Adaptation of biological communities to environmental stress is a critical issue in ecology. Metagenomic analyses indicate that the microbial community is well adapted to the geochemical conditions at this site as evidenced by the overabundance of key genes conferring resistance to specific contaminants. Nitrate, heavy metals (for example, divalent cations, mercury) and organic solvents (for example, chlorinated hydrocarbons, acetone) in particular have key functions in shaping the genome and community structure of FW106. Although the majority of microbial populations may have become extinct after the introduction of contaminants, certain community members with key metabolic activities related to denitrification and metal resistance survived to form the foundation of the new community. The results have important implications in understanding, assessing and predicting the impacts of anthropogenic activities on microbial communities ranging from human health to agriculture to environmental management, and their responses to environmental changes.

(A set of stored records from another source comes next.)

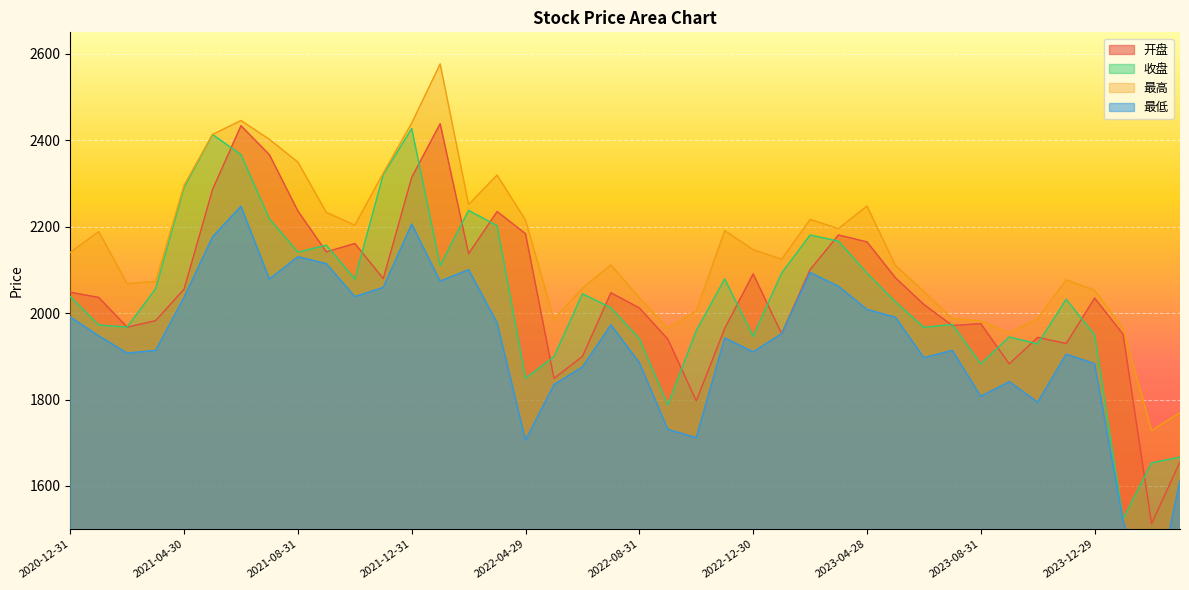

Which series has the largest range (max minus min)?

最低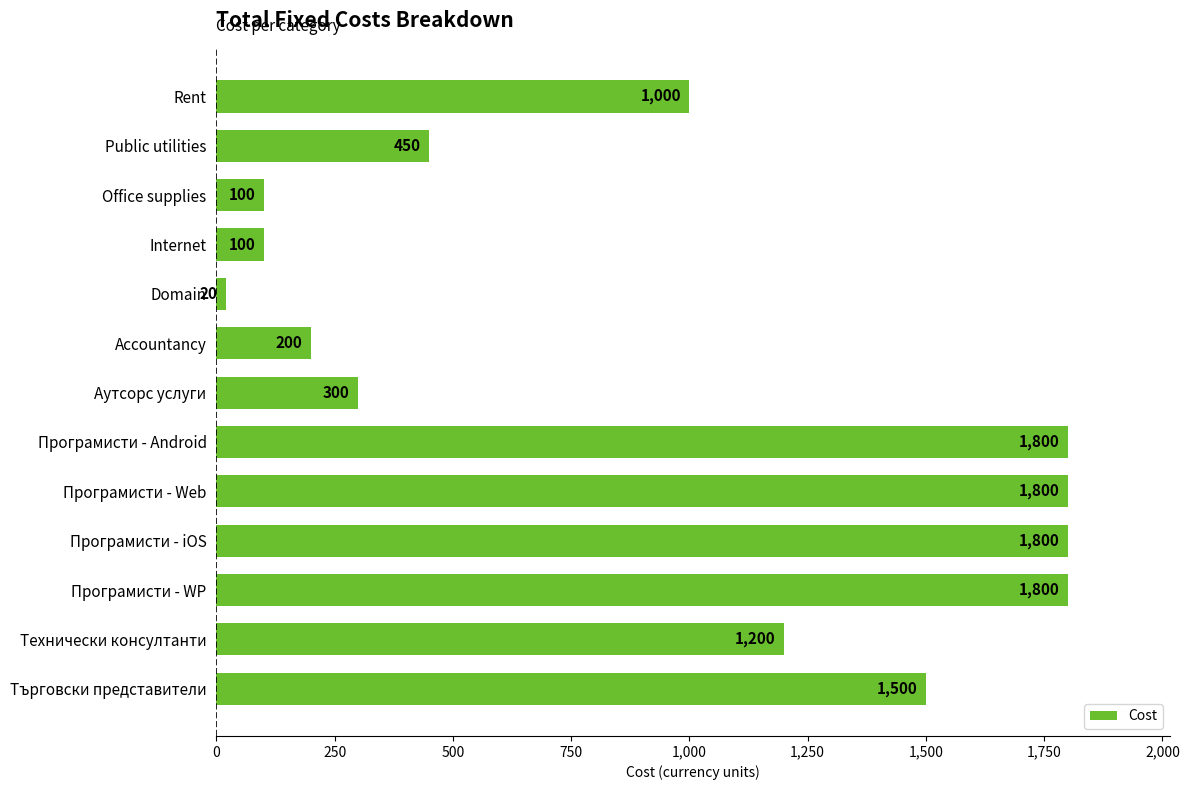

How many categories are shown in the chart?

13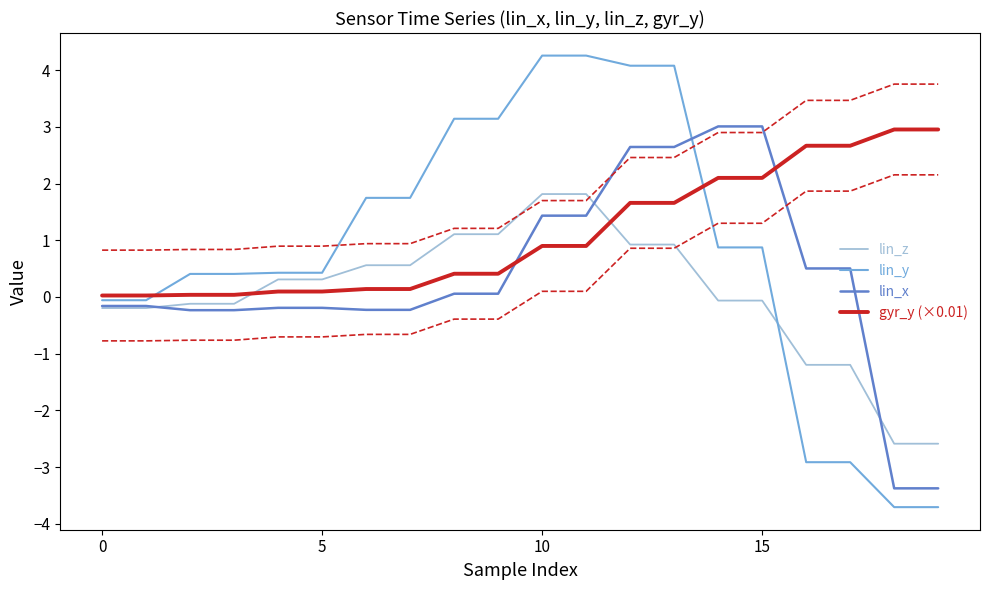

How many data points does each series have?

20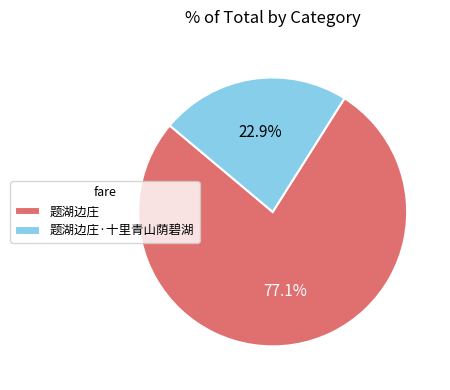

Combined, do 题湖边庄 and 题湖边庄·十里青山荫碧湖 account for over 50%?

Yes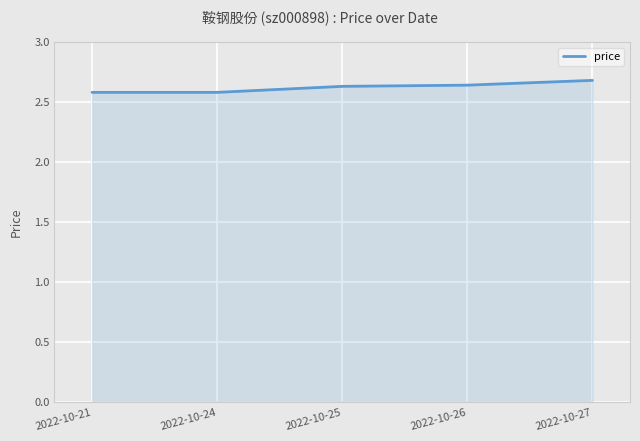

What is the greatest value displayed?

2.7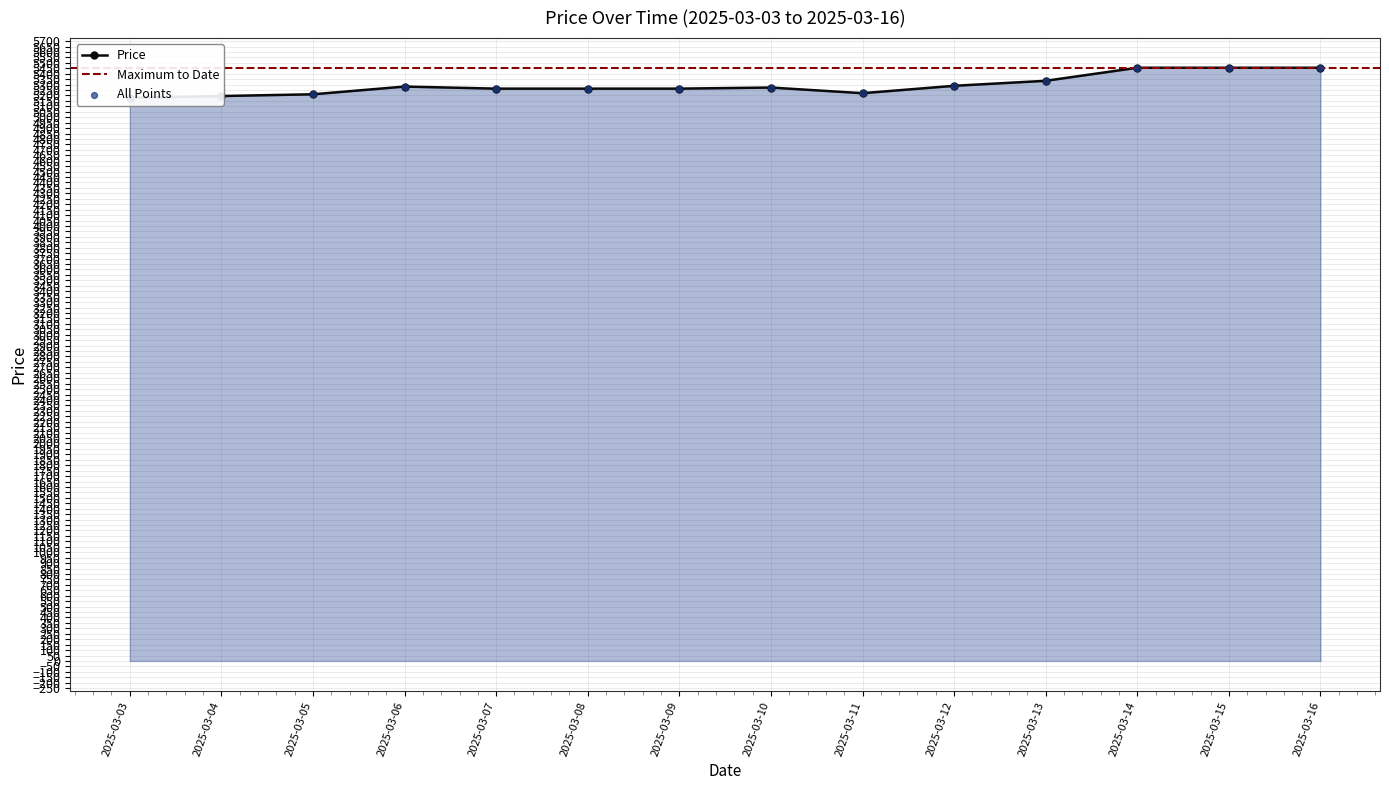

Between 2025-03-15 and 2025-03-08, which is larger?

2025-03-15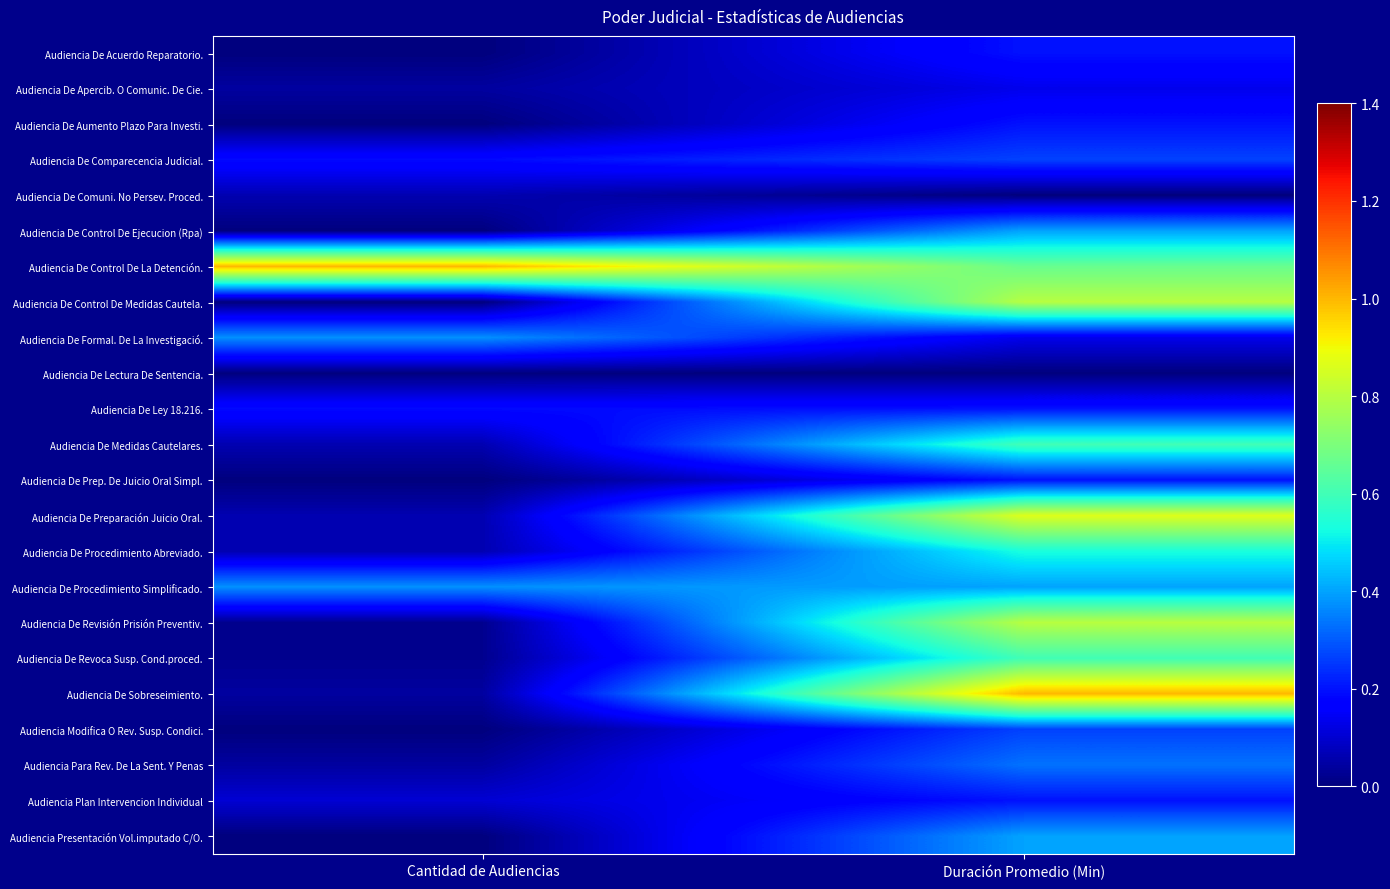

Reading right to left, extract all data points from this chart.

Audiencia De Acuerdo Reparatorio.: Duración Promedio (Min)=0.2	Cantidad de Audiencias=0.0
Audiencia De Apercib. O Comunic. De Cie.: Duración Promedio (Min)=0.1	Cantidad de Audiencias=0.0
Audiencia De Aumento Plazo Para Investi.: Duración Promedio (Min)=0.2	Cantidad de Audiencias=0.0
Audiencia De Comparecencia Judicial.: Duración Promedio (Min)=0.3	Cantidad de Audiencias=0.2
Audiencia De Comuni. No Persev. Proced.: Duración Promedio (Min)=0.0	Cantidad de Audiencias=0.1
Audiencia De Control De Ejecucion (Rpa): Duración Promedio (Min)=0.4	Cantidad de Audiencias=0.0
Audiencia De Control De La Detención.: Duración Promedio (Min)=0.7	Cantidad de Audiencias=1.0
Audiencia De Control De Medidas Cautela.: Duración Promedio (Min)=0.8	Cantidad de Audiencias=0.0
Audiencia De Formal. De La Investigació.: Duración Promedio (Min)=0.1	Cantidad de Audiencias=0.4
Audiencia De Lectura De Sentencia.: Duración Promedio (Min)=0.0	Cantidad de Audiencias=0.0
Audiencia De Ley 18.216.: Duración Promedio (Min)=0.2	Cantidad de Audiencias=0.2
Audiencia De Medidas Cautelares.: Duración Promedio (Min)=0.6	Cantidad de Audiencias=0.1
Audiencia De Prep. De Juicio Oral Simpl.: Duración Promedio (Min)=0.2	Cantidad de Audiencias=0.0
Audiencia De Preparación Juicio Oral.: Duración Promedio (Min)=0.9	Cantidad de Audiencias=0.1
Audiencia De Procedimiento Abreviado.: Duración Promedio (Min)=0.5	Cantidad de Audiencias=0.1
Audiencia De Procedimiento Simplificado.: Duración Promedio (Min)=0.4	Cantidad de Audiencias=0.4
Audiencia De Revisión Prisión Preventiv.: Duración Promedio (Min)=0.8	Cantidad de Audiencias=0.0
Audiencia De Revoca Susp. Cond.proced.: Duración Promedio (Min)=0.6	Cantidad de Audiencias=0.0
Audiencia De Sobreseimiento.: Duración Promedio (Min)=1.0	Cantidad de Audiencias=0.0
Audiencia Modifica O Rev. Susp. Condici.: Duración Promedio (Min)=0.3	Cantidad de Audiencias=0.0
Audiencia Para Rev. De La Sent. Y Penas: Duración Promedio (Min)=0.3	Cantidad de Audiencias=0.0
Audiencia Plan Intervencion Individual: Duración Promedio (Min)=0.2	Cantidad de Audiencias=0.1
Audiencia Presentación Vol.imputado C/O.: Duración Promedio (Min)=0.4	Cantidad de Audiencias=0.0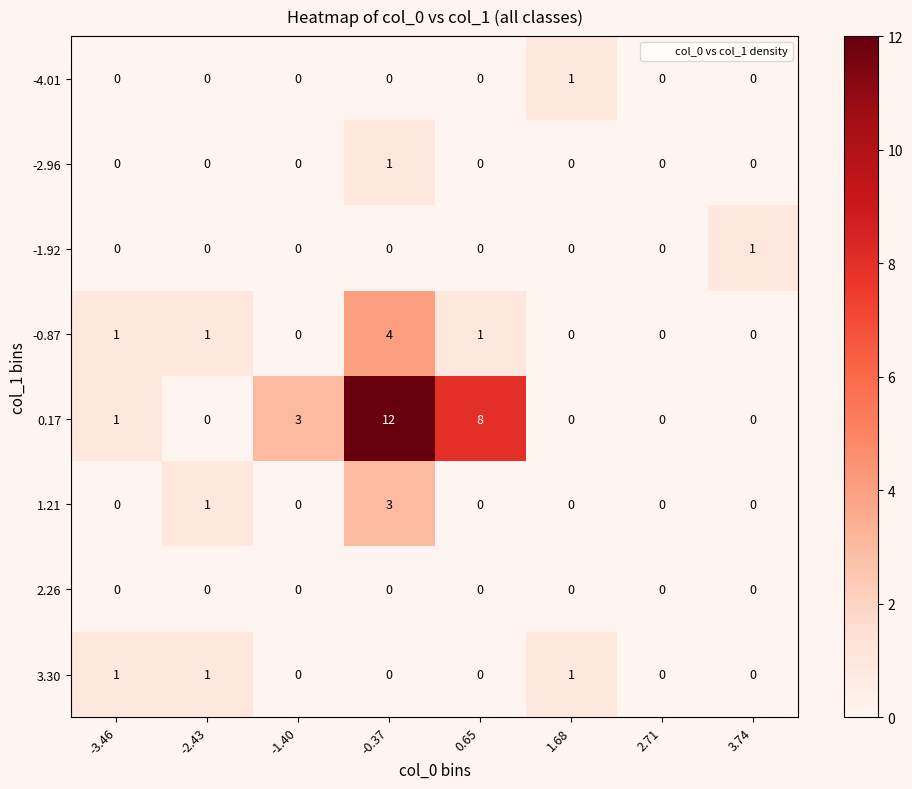

Which series changed the most between -1.40 and 3.74?

0.17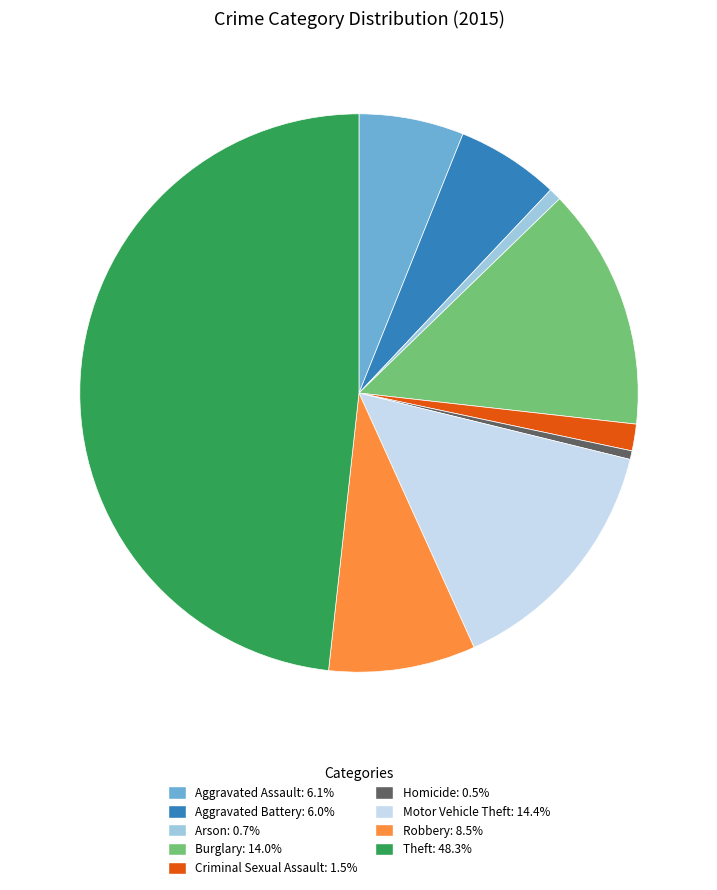

Between Aggravated Battery and Arson, which is larger?

Aggravated Battery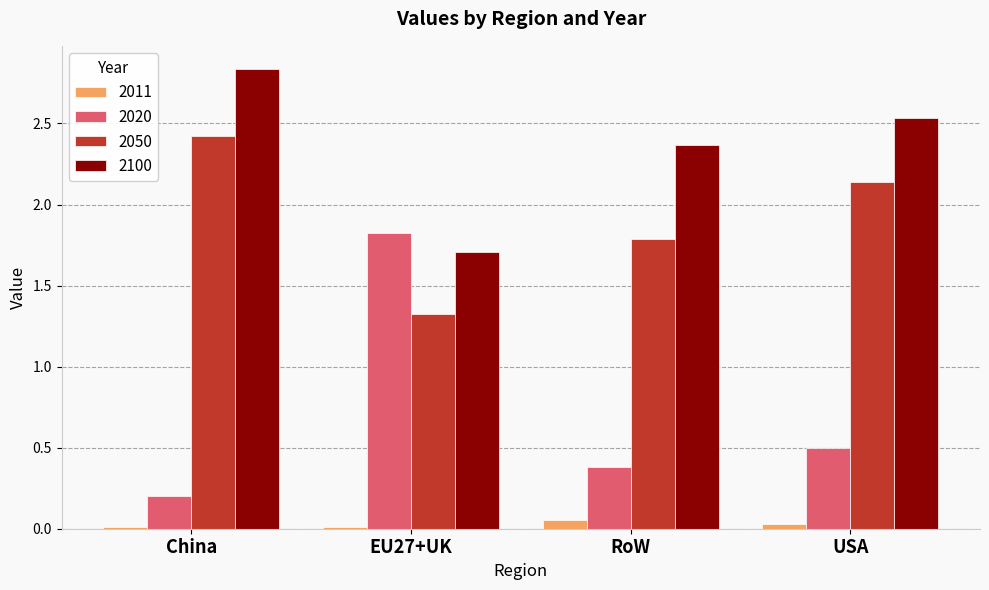

Is the value of 2100 at RoW greater than the value of 2050 at RoW?

Yes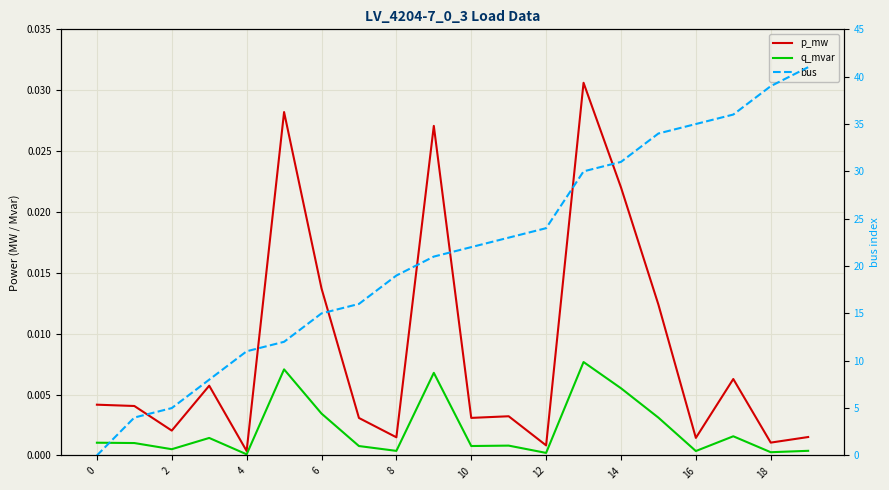

How many data points in bus are above 22?

9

Sequence analysis revealed no definitive evidence for positive selection in the metagenome, though the extremely low allelic diversity and accumulation of geochemical resistance genes indirectly suggest recurrent selective sweeps. Complicating efforts to detect positive selection events is the possible role of niche differentiation in the FRC communities. The FRC site is a complex three-dimensional geochemical network where local geological conditions can have a significant effect on local geochemistry over short distances, possibly resulting in the formation of ecological traps (Dwernychuk, 1972; Phillips et al., 2008). As such, mutations in a particular genetic background may only confer adaptive phenotypes in a very specific niche or micro-niche (Sokurenko et al., 2004). Thus, further work, including high-resolution temporal and spatial metagenomic sequencing, is necessary to verify the adaptive processes at work in stressed groundwater ecosystems. In addition, many genes important to geochemical resistance appear to have been laterally transferred within the community, and thus LGT could be important in the adaptation of the microbial community to contaminant stress. However, it is not clear whether these events occurred before or after the introduction of the contaminants, the latter of which would indicate adaptation in response to contaminant-induced stress. The working hypothesis is thus that most of the observed LGT events were fixed in the population in response to contamination and hence likely occurred after the introduction of contaminants to the site. Alternatively, the LGT events could have occurred before introduction of contamination and only existed at low frequency until selected for after the introduction of contaminants. However, the currently available FRC metagenome sequence data are insufficient to resolve this issue. Whole-genome sequencing of culturable isolates from other contaminated and noncontaminated sites as well as targeted metagenome sequencing designed to establish temporal and spatial relationships between FRC sites will be needed to test this hypothesis.